Contribution

Characterization of part BBa_K842003 (FliA)

σ³² and σ²⁸ are classified as group 3 sigma factors. Sigma factors of this group contain regions 2, 3 and 4 and are very diverse in their structure. σ²⁸ of E. coli is involved in synthesis of flagella (Paget, 2015). The function of this sigma factor is determined significantly by reduced promotor melting capability. It has been demonstrated that strict consensus in the promoter region is very important for σ²⁸: this ensures strict specificity of recognition when transcription is initiated (Koo et al, 2009).

Demonstrated consensus:

(doi:10.1093/nar/gkm456)

It may be attributed to the fact that this type of sigma factors can lack one or more amino acid residues required for the looping out of -11 А when promoter region melting is initiated (Feklístov et al, 2014).

Fig 1. Amino acid sequences of alternative sigmas aligned along the basic one. The red box is region 3.2.
(10.1093/nar/gkt1384)

When performing transcription involving this sigma sub-unit it is necessary to consider the factors that may influence the product output (that is RNA transcript in our case). The main factors influencing the function of the enzyme are salt concentration in the reaction buffer and the temperature of the experiment.
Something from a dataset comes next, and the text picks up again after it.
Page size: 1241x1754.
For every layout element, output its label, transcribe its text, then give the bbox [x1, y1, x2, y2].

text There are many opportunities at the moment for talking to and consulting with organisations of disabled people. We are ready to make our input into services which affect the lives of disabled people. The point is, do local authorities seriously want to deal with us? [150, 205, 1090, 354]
Standard conditions for transcription are considered to be 40-50 mM NaCl buffer. However, other salts and concentrations have been tested and it has been discovered that when using KCl instead of NaCl the reaction optimum is not offset and remains at the concentration rate of 40-50 mM. But when using sodium glutamate and sodium acetate instead of sodium chloride the reaction optimum shifts to high concentration regions (300-400 mM). Besides, the influence of temperature on reaction efficiency should be considered. Here it should be noted that the function optimum of RNA polymerase containing an s70 sub-unit is observed at 37°C while for an enzyme containing an s38 sub-unit this value goes down to 30°C (for achieving maximum transcription reaction efficiency). (Promoter Selectivity of Escherichia coli RNA Polymerase sF Holoenzyme Involved in Transcription of Flagellar and Chemotaxis Genes TAPAS KUMAR KUNDU,1 SHUICHI KUSANO,1,2 AND AKIRA ISHIHAMA1 *)

As sigma subunits account for promoter binding specificity, for conducting experiments with RNAP it is important to understand different promoters’ strength. Therefore, we decided to examine and compare the activity of E. coli RNA polymerase with two different promoters characterized for this sigma - flgMp and modAp1. It was discovered that promoter complex stability for modAp1 was higher than for flgMp. The half-life of flgMp and modAp1 promoters was 38s and 1800s, accordingly. Standard deviations were plotted based on the results of three experiments.

Besides, it was demonstrated that the efficiency of synthesis differed for two promoters as well: the efficiency of synthesis for flgMp was higher than that one for modAp1.

Experiment design: Promoter sequences were taken from RegulonDB and amplified using PCR with genomic DNA of E. coli.